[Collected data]
####################

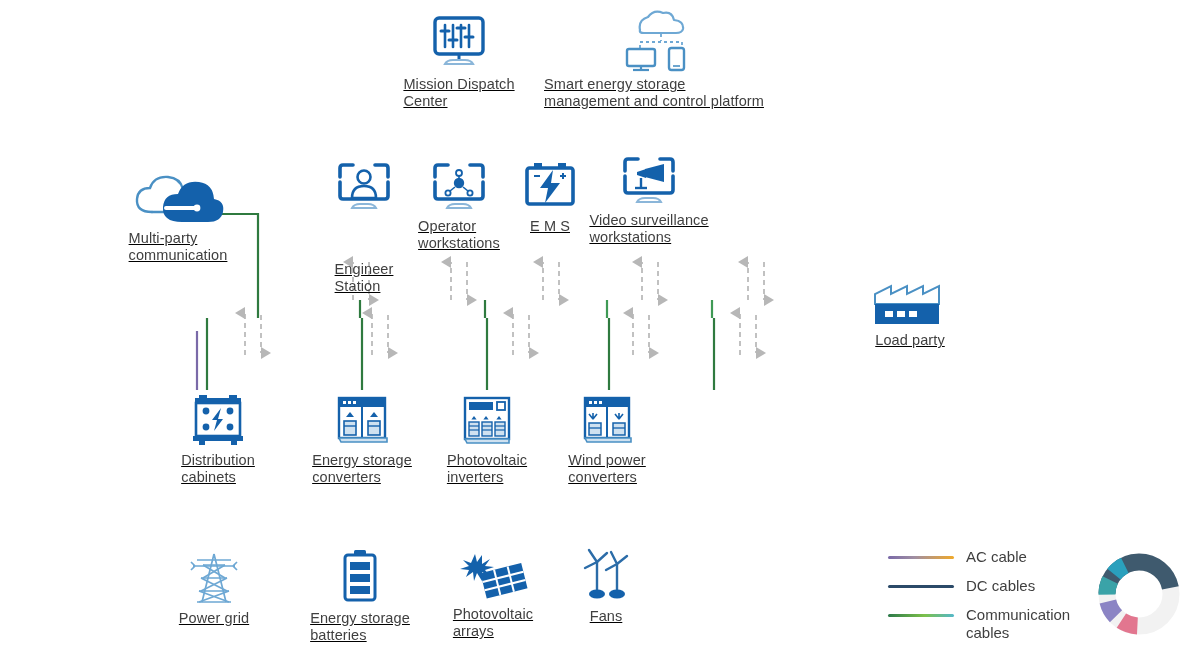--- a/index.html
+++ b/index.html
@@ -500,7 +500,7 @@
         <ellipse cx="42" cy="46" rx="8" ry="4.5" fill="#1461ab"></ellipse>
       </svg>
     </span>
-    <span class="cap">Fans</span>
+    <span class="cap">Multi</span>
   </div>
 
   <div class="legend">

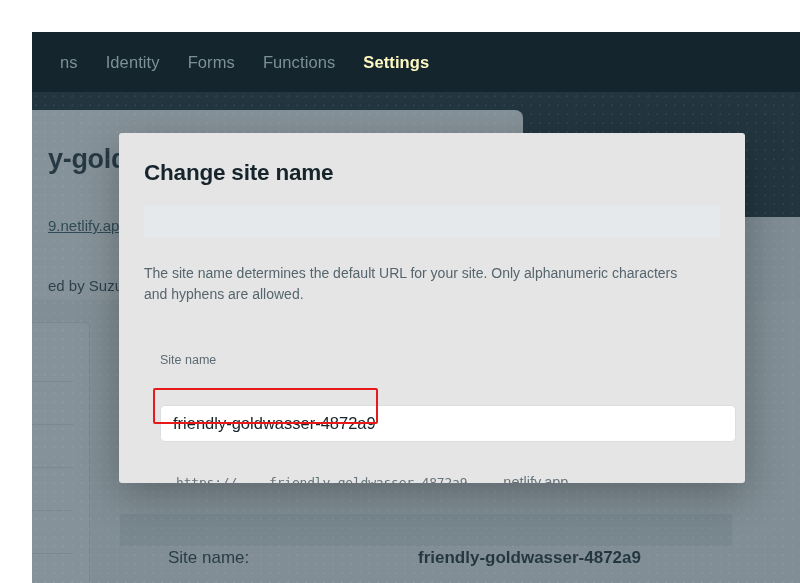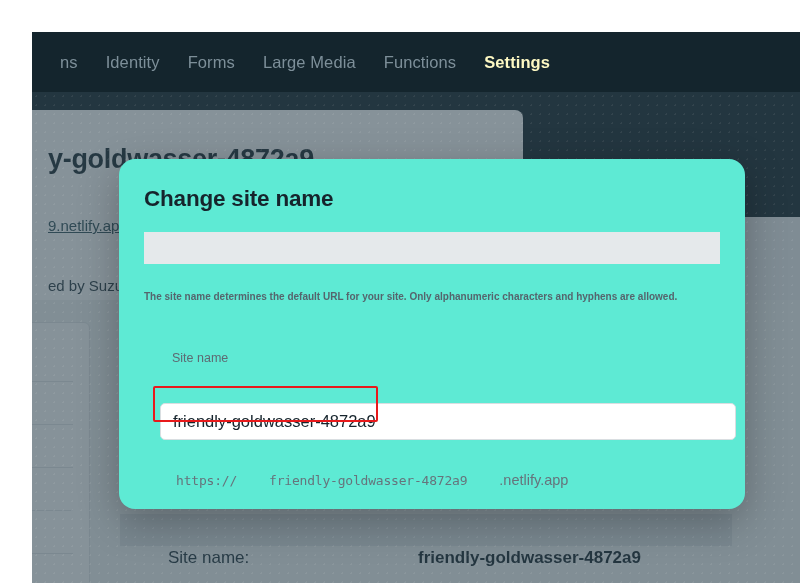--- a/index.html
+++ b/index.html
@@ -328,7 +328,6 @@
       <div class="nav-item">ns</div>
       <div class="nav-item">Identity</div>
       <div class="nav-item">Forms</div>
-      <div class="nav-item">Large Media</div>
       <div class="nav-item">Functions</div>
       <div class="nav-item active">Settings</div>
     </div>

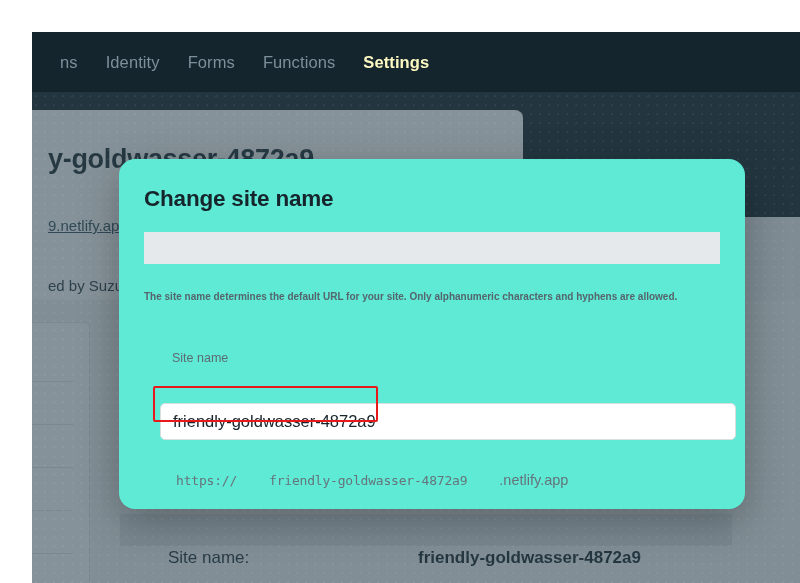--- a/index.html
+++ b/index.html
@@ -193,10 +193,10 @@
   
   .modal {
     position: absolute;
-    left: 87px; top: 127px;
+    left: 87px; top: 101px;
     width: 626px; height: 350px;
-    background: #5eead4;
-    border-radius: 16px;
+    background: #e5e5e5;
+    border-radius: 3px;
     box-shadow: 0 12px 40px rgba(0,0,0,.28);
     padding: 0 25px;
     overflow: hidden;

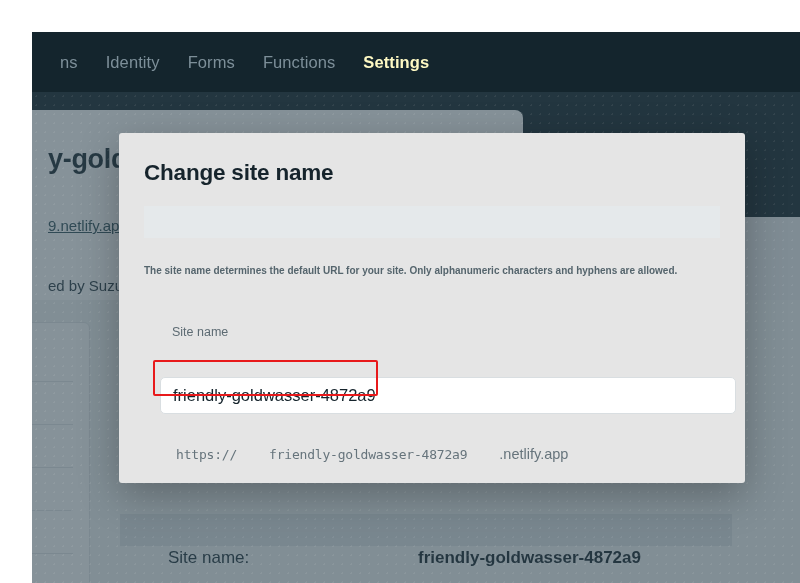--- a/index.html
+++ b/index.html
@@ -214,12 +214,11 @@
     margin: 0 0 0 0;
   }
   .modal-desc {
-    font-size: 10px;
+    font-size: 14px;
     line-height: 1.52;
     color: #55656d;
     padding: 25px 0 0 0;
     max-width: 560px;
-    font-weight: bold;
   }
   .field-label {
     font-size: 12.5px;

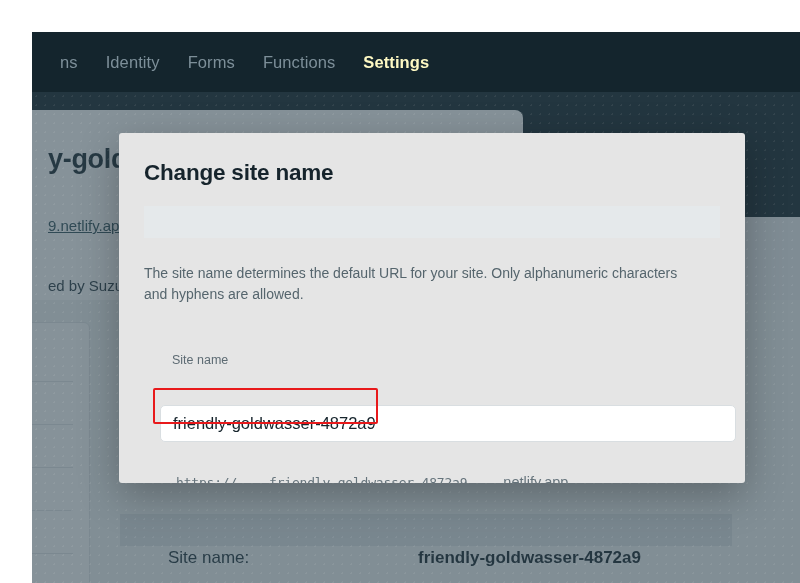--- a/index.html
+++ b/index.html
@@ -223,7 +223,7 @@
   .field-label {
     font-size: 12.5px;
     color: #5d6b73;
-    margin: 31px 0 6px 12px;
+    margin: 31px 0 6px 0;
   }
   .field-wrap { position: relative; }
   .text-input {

####################

▶ **Directive**: If a line of the entries holds the word "width", copy it out.

▶ **Answer to the problem**:
     width: 626px; height: 350px;
     max-width: 560px;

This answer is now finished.